A special assessment (also known as a special levy) is a financial contribution that can be imposed on condo owners in addition to their monthly condo contributions (fees). It may be levied as a one-time lump sum or as an additional monthly payment. Special assessments are like a fee and are often proportional to the percentage of common expenses each unit has, as per the declaration. Therefore, a smaller suite’s special assessment will be lower than the one paid by a larger suite.
It is the duty of a condo board to impose a special assessment when necessary, and owners have to comply, as is the case for fees. Owners cannot vote on whether or not to levy a special assessment. However, a board who has failed to have a reserve fund study or has caused the situation that led to the assessment can be voted out by owners at a requisitioned meeting.
If the owners of a condo building believe that the rationale for the special assessment is not well explained or documented, they can requisition a meeting to force the board to discuss the issue. But the board does not have to stop the special assessment. If the board refuses the requisitioned meeting, and owners still believe that the special assessment is unwarranted, owners can requisition a meeting for the purpose of replacing the board. Or owners can have recourse to a lawyer in order to get a court order to stop the special assessment pending a review.
Special assessments can’t be levied if there is a large surplus or if the reserve fund is sufficient to cover the replacement. However, if the replacement or large repairs deplete the reserve fund, then the board has to levy an assessment to bring the reserve fund up to date. Or the board may choose to raise fees in order to top off the reserve fund. Special assessments can’t be levied for repairs that are merely cosmetic to embellish a condo or to accommodate someone’s taste for luxury.
Special assessments require careful consideration by boards and adequate communication with owners, including letters, advance notices, and even an information meeting to explain the necessity as well as what would happen without this assessment. There are various ways of levying an assessment: It can be added to the fees for any number of months, paid in installments, or in one lump sum payment.
It should be noted that as soon as special assessments are contemplated, they have to be noted in status certificates so that potential buyers are made aware of this forthcoming expenditure.
So what are the best methods for your condo board to go about a special assessment and get agreement from the owners?
- Determine the scope of the work to be done
- Get advice from professionals - engineers, lawyers etc. and determine preliminary costs. Is there enough money in the reserve fund for these expenses? If there is not, at the board level, discuss how this project will be funded.

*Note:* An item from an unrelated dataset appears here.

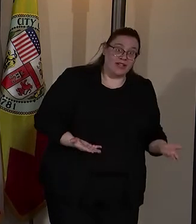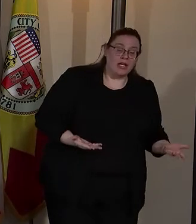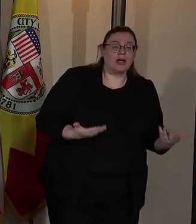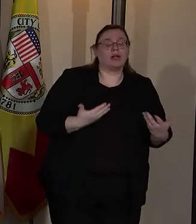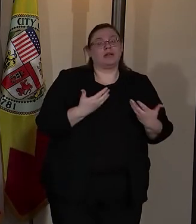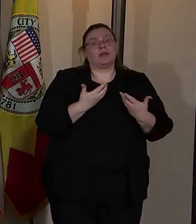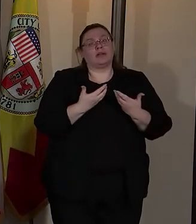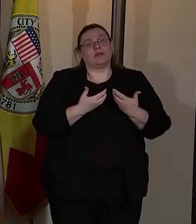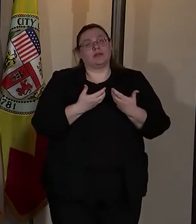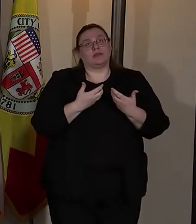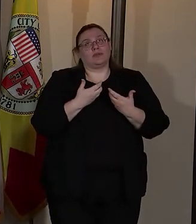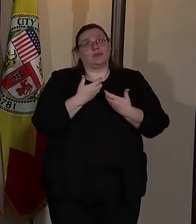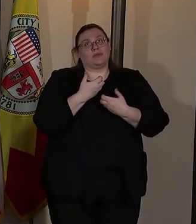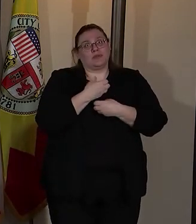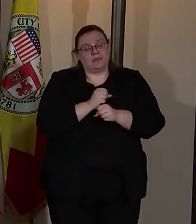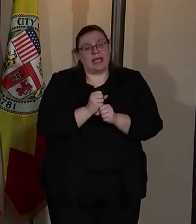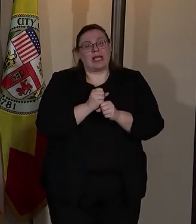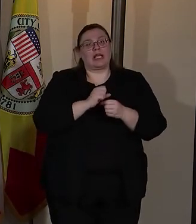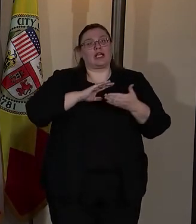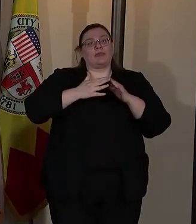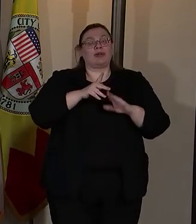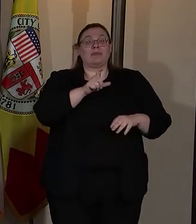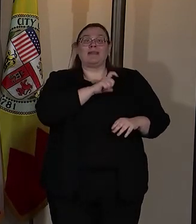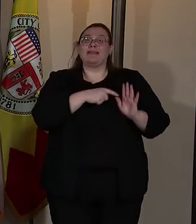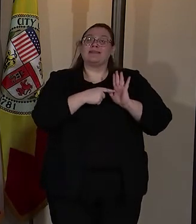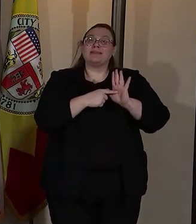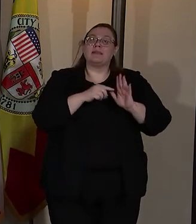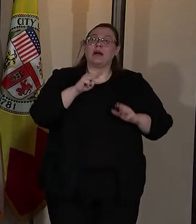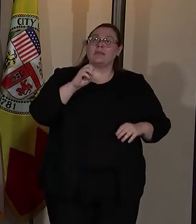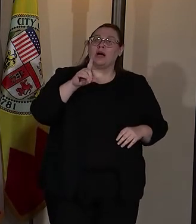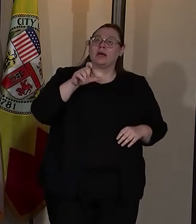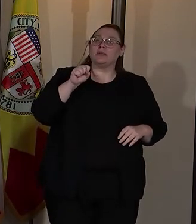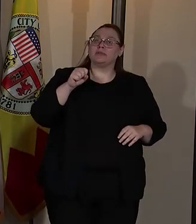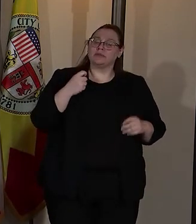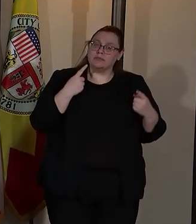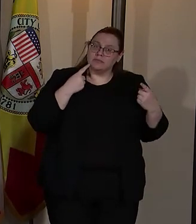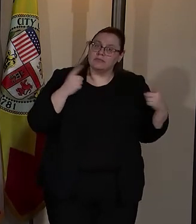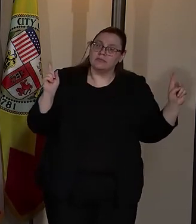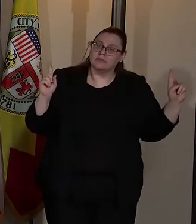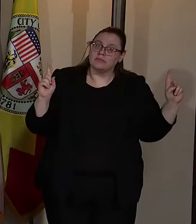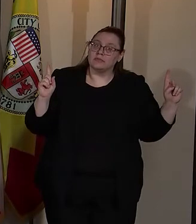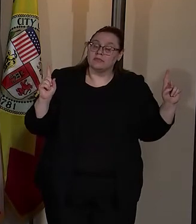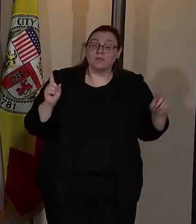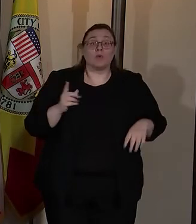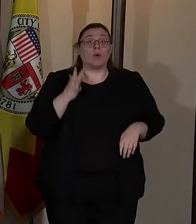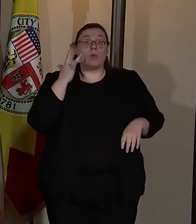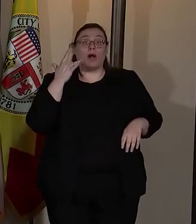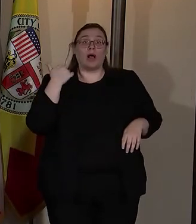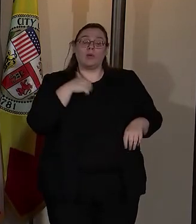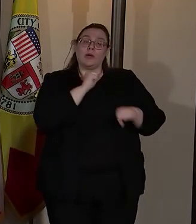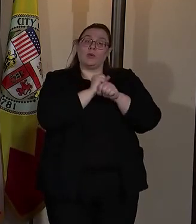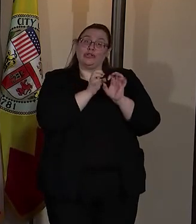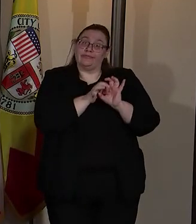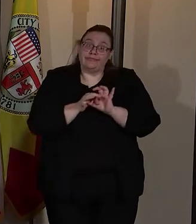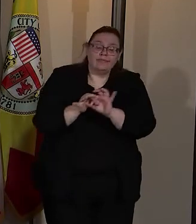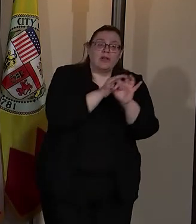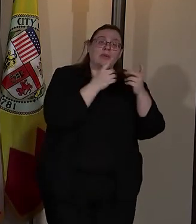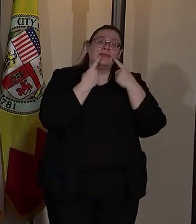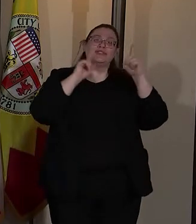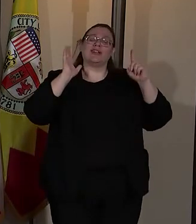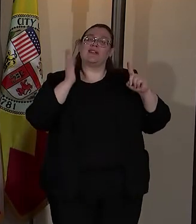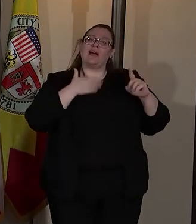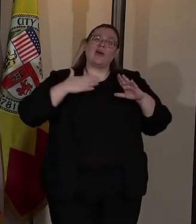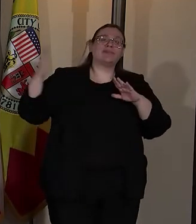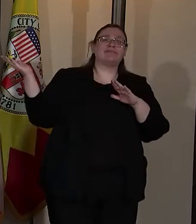create community policing models that work because together we will achieve our highest and greatest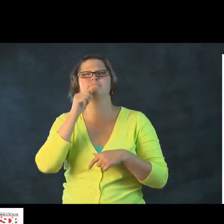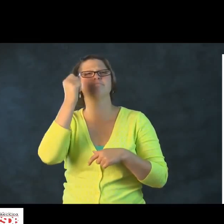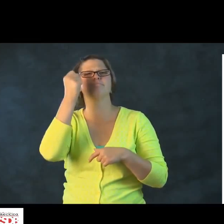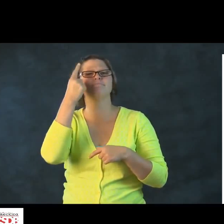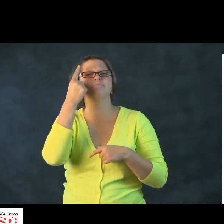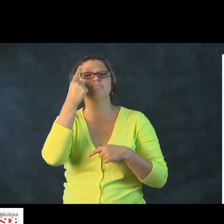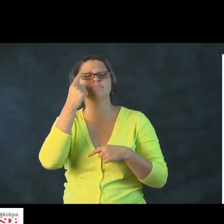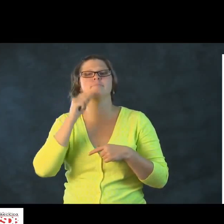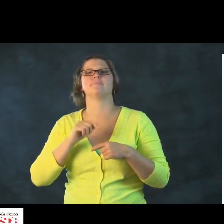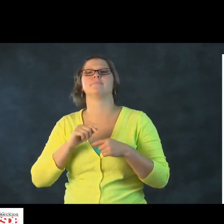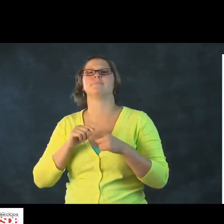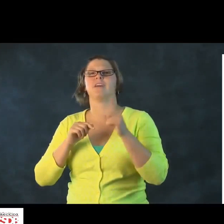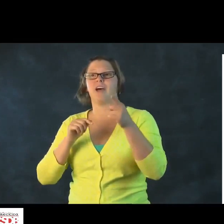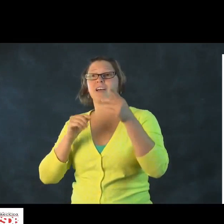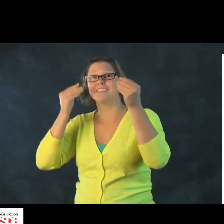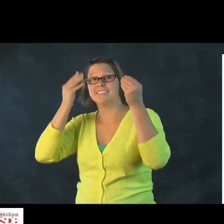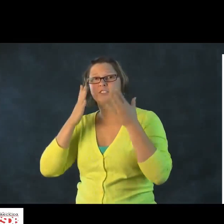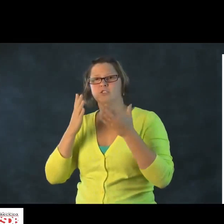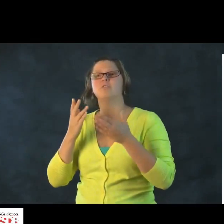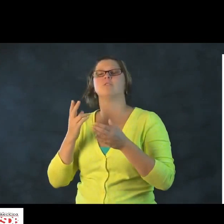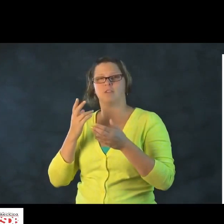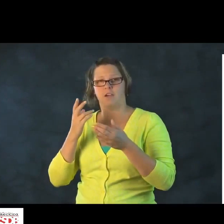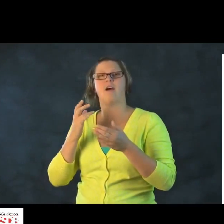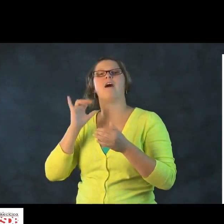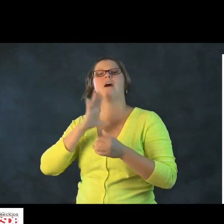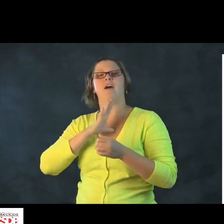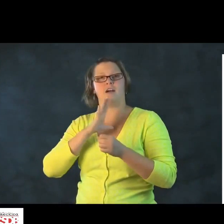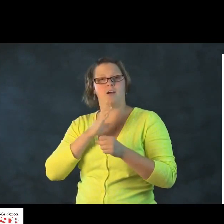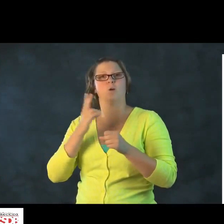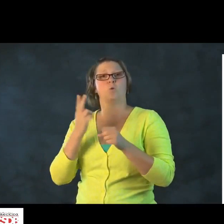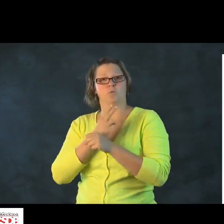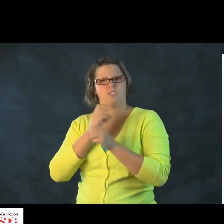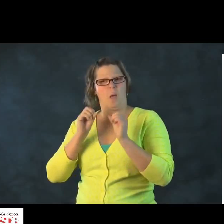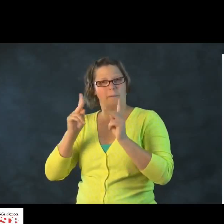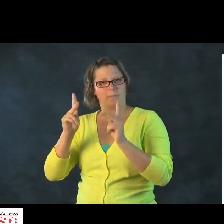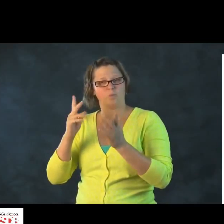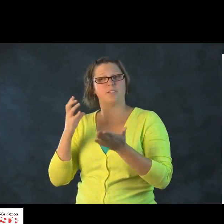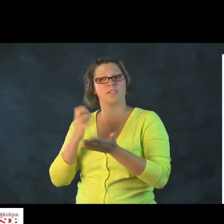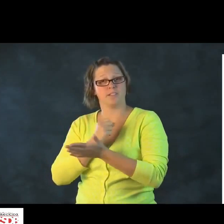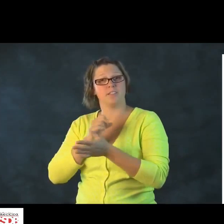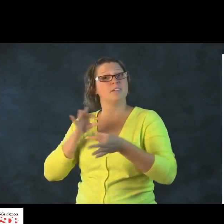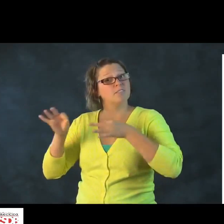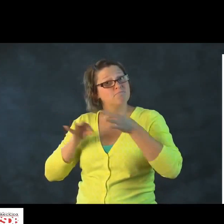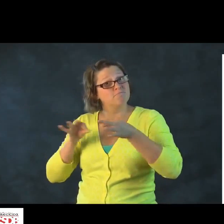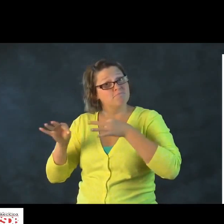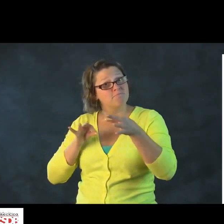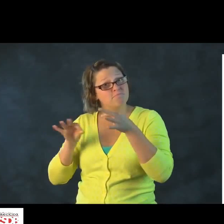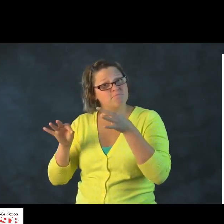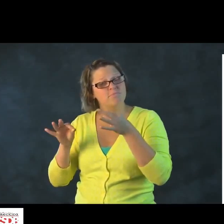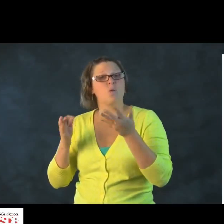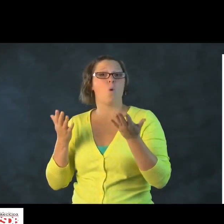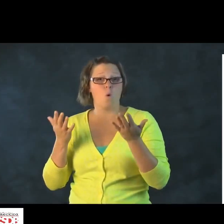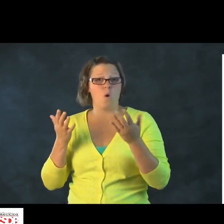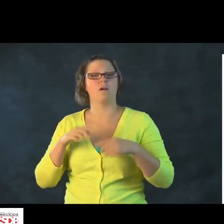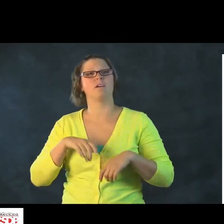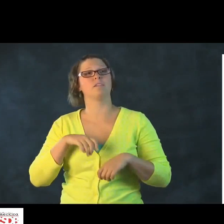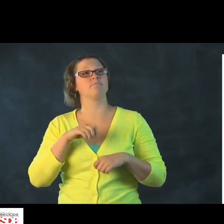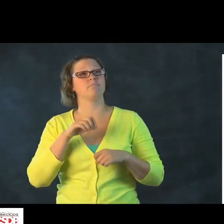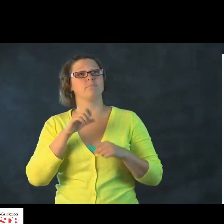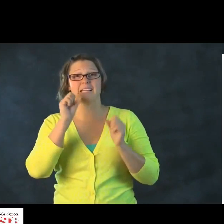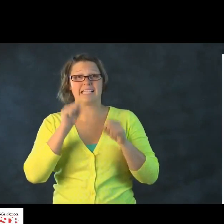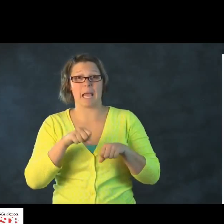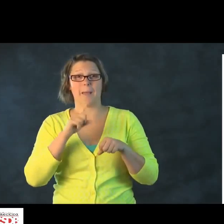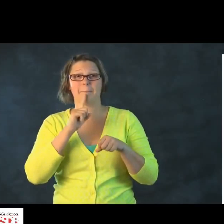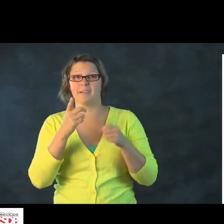One student, for example, raises their hand, indicating they don't understand something. The teacher, at that point in time, will take advantage of that opportunity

- If a condo special assessment will be needed, put that in the minutes and make sure you include this information on the Information statement - the need for a special assessment has been discussed but not yet assessed. It could still be a year or more before you have all the costs to determine the special assessment.
- Once you have preliminary costs, invite the owners to an information night. Be prepared with all the documentation you have accumulated to that point to explain what is going to happen and that there is going to be a special assessment.
- Consider having the corporation’s legal counsel in attendance to explain the legalities of the board’s decision. Expect owner resistance. Your lawyer can explain to the owners that the board is the body that makes these decisions, not the owners. This can be a harsh reality for many owners.
- Once the owners have been informed of the impending special assessment and the reasons for it, keep them informed. Put out periodic updates as to when and how the special assessment will take shape.
- If you decide to assess the owners directly, decide the payment terms. How far in advance will you give them before their first payment is due.